Vitória: Esse é o lado negativo da apresentação do arcabouço. O governo trouxe uma previsão de superávit muito otimista, bem mais do que o mercado espera. E ainda não há um esclarecimento de onde vai vir a receita [para sustentar a meta]. O volume de receita adicional que o governo precisa fazer para atingir a projeção é bem agressivo. O fato da proposta ser bem otimista tira parte da credibilidade.

O governo se adiantou aos questionamentos e disse que deve apresentar algumas propostas para recompor a arrecadação, com revisão de subsídios e taxação de novos setores, como o de apostas eletrônicas. Isso será suficiente para alcançar a projeção ou seria necessária a criação de um novo imposto?

Vitória: Parta da arrecadação poderia vir de corte de subsídios de alguns setores. Mas é muito difícil o governo alcançar esse superávit sem novas cobranças, porque a previsão de crescimento da economia é baixa para os próximos anos e ainda estamos no fim de um processo de aperto monetário. Uma especulação que podemos fazer é a criação do imposto de renda sobre dividendos que já foi discutido no governo passado. Essa pode ser uma nova tributação considerada.

O arcabouço pode impactar a trajetória dos juros no Brasil?

Vitória: Para vermos a redução dos juros, precisamos ver a versão final do arcabouço que será aprovado no Congresso. E vamos precisar também de resultados. No segundo semestre de 2023 teremos uma ideia melhor de como está a previsão de superávit. Ao longo dos próximos meses vamos ter a ideia de como está a execução no controle de despesas e na melhora da arrecadação.
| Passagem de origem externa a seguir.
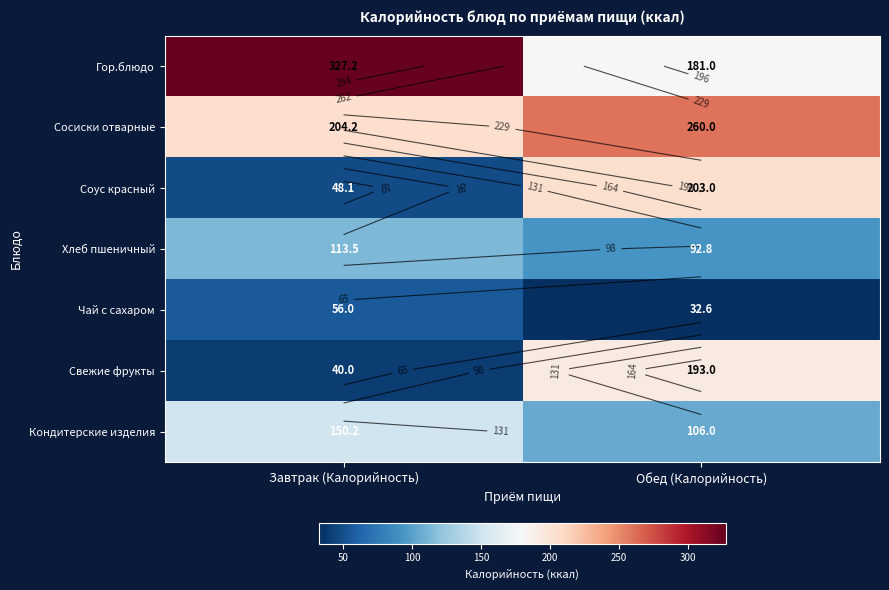

The Сосиски отварные series shows 388.4 at Обед (Калорийность). True or false?

False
Como você avalia a reação do mercado ao arcabouço? A bolsa subiu quase 2% ontem, seria um sinal de otimismo com a nova regra?
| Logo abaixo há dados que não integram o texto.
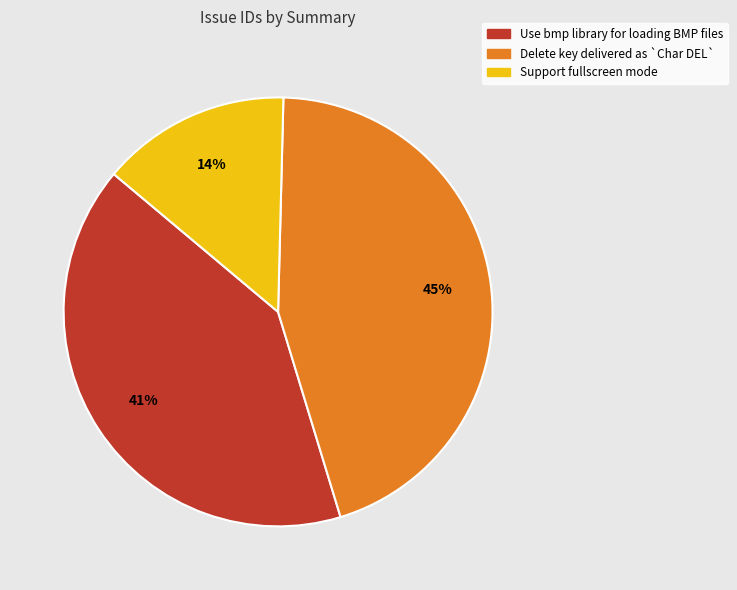

Which slice is the smallest?

Support fullscreen mode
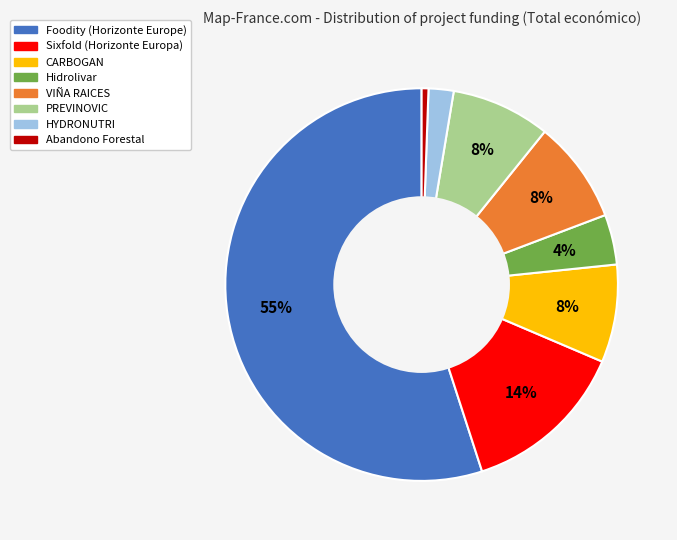

What percentage is the Hidrolivar slice, to the nearest percent?

4%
Vitória: Acho até o contrário, o mercado está bastante pessimista nas últimas semanas e meses. A regra apresentada é uma sinalização bastante positiva frente ao que o mercado esperava, principalmente no campo do controle do crescimento das despesas em até 2,5%. Então a reação da bolsa é até tímida, acredito que poderia ser até um pouco maior. É preciso aguardar mais detalhes no lado da arrecadação. Acho que tem um espaço muito grande para os juros caírem nos próximos meses se o que foi proposto hoje for concretizado.